Match what this problem looks like to known categories of problems, e.g., Linked List or Dynamic Programming, and strategies or patterns in those categories.

For Binary Search Tree (BST) problems, we want to consider the following approaches:

  • Divide and Conquer: Since the array is sorted, we can use the middle element to ensure the BST remains balanced. The left half of the array becomes the left subtree, and the right half becomes the right subtree.
  • Recursion: Recursion is a natural fit for tree problems. We can recursively divide the array and build subtrees.

3: P-lan

Plan the solution with appropriate visualizations and pseudocode.

General Idea:

  • To create a height-balanced BST, always select the middle element of the current array (or subarray) as the root node.

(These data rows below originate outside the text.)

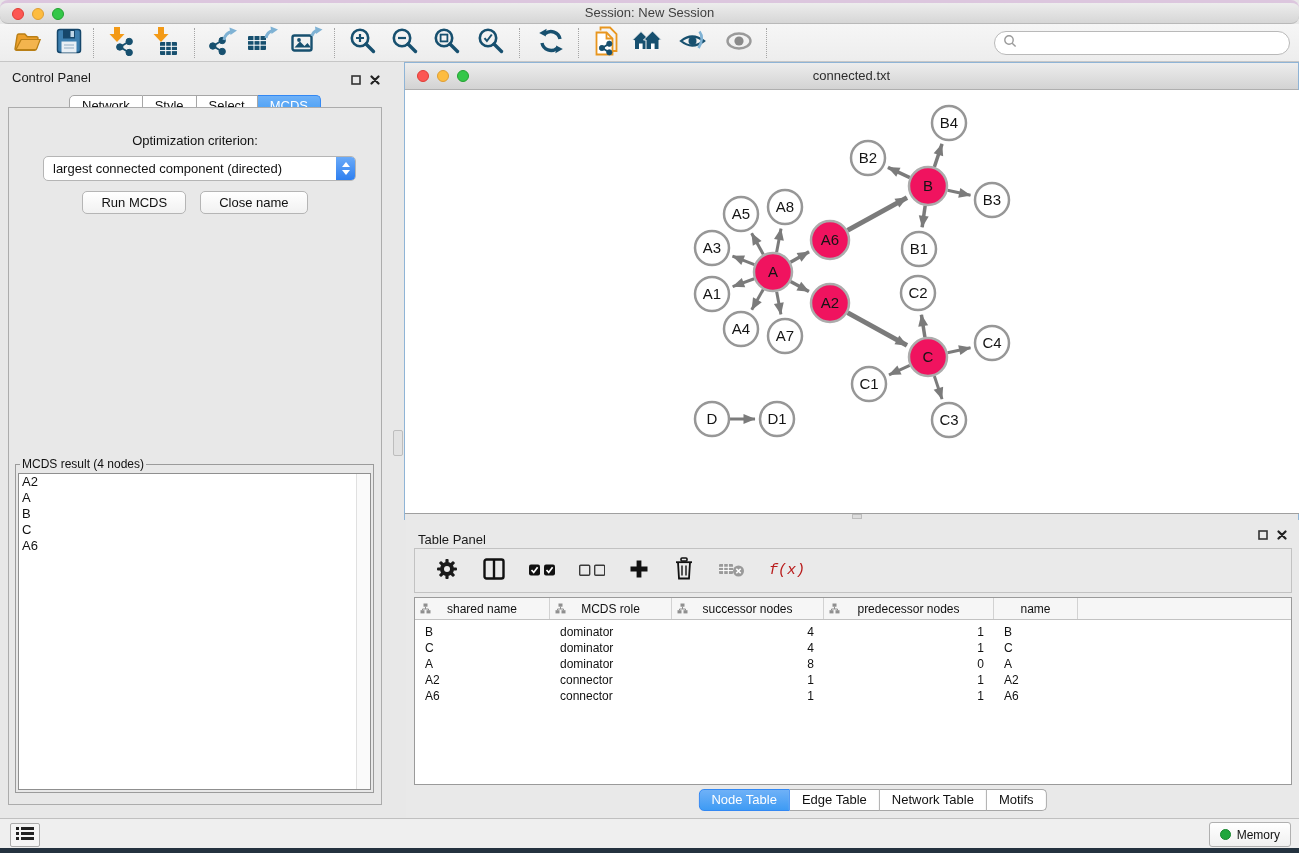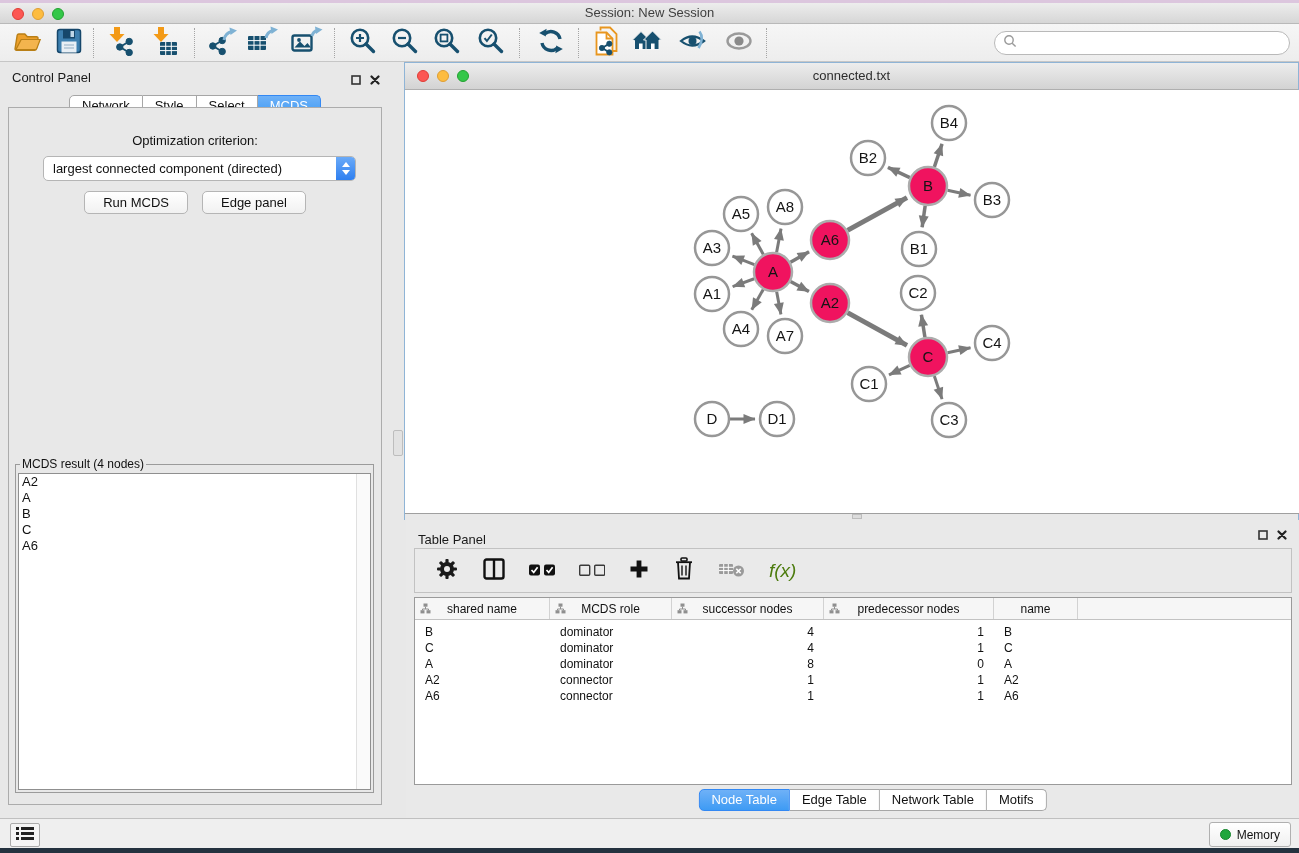--- a/index.html
+++ b/index.html
@@ -9,7 +9,7 @@
   
   .titlebar{position:absolute;left:0;top:0;width:100%;height:24px;
     background:linear-gradient(#EDEDED,#D6D6D6);border-top:3px solid #DCC6DE;
-    box-sizing:border-box;border-bottom:1px solid #B9B9B9;}
+    box-sizing:border-box;border-bottom:1px solid #B9B9B9;border-radius:8px;}
   .titlebar .title{position:absolute;left:0;right:0;top:2px;text-align:center;
     font-size:13px;color:#404040;}
   .lights{position:absolute;top:5px;display:flex;gap:8px;}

Recursively apply this logic to the left and right halves of the array to build the left and right subtrees.
1) Define a helper function that takes a subarray defined by its start and end indices.
2) Base Case: If the start index is greater than the end index, return `None`.
3) Calculate the middle index of the current subarray.
4) Create a new `TreeNode` with the value at the middle index.
5) Recursively build the left subtree using the left half of the current subarray.
6) Recursively build the right subtree using the right half of the current subarray.
7) Return the root node of the BST.
8) In the main function, call the helper function with the entire array.

⚠️ Common Mistakes

  • Forgetting to correctly calculate the middle index, especially in cases of even-length arrays.
  • Not correctly handling the base case where the start index is greater than the end index.

4: I-mplement

Implement the code to solve the algorithm.

class TreeNode:
    def __init__(self, val=0, left=None, right=None):
        self.val = val
        self.left = left
        self.right = right

def array_to_bst(rooms):
    if not rooms:
        return None
    
    def build_bst(start, end):
        if start > end:
            return None
        
        mid = (start + end) // 2
        root = TreeNode(rooms[mid])
        root.left = build_bst(start, mid - 1)
        root.right = build_bst(mid + 1, end)
        
        return root
    
    return build_bst(0, len(rooms) - 1)

# Example Usage:
rooms = [4, 7, 13, 666, 1313]
print_tree(array_to_bst(rooms))

5: R-eview

Review the code by running specific example(s) and recording values (watchlist) of your code's variables along the way.

- Example 1:
    - Input: 
        `rooms = [4, 7, 13, 666, 1313]`
    - Execution: 
        - The middle element is 13, which becomes the root.
        - The left subtree is built from [4, 7] and the right subtree from [666, 1313].
    - Output: 
        [13, 7, 1313, 4, None, 666]
- Example 2:
    - Input: 
        `rooms = [1]`
    - Execution: 
        - The array contains a single element, so the root is 1.
    - Output: 
        [1]

6: E-valuate

Evaluate the performance of your algorithm and state any strong/weak or future potential work.

Time Complexity:

  • Time Complexity: O(N) where N is the number of elements in the array.
    • Explanation: Each element in the array is visited once to create the BST.

Space Complexity:

  • Space Complexity: O(N) for the recursion stack space in the worst case of an unbalanced tree.
    • Explanation: In a balanced tree, the depth of recursion will be O(log N), but in the worst case of an unbalanced tree, it could be O(N).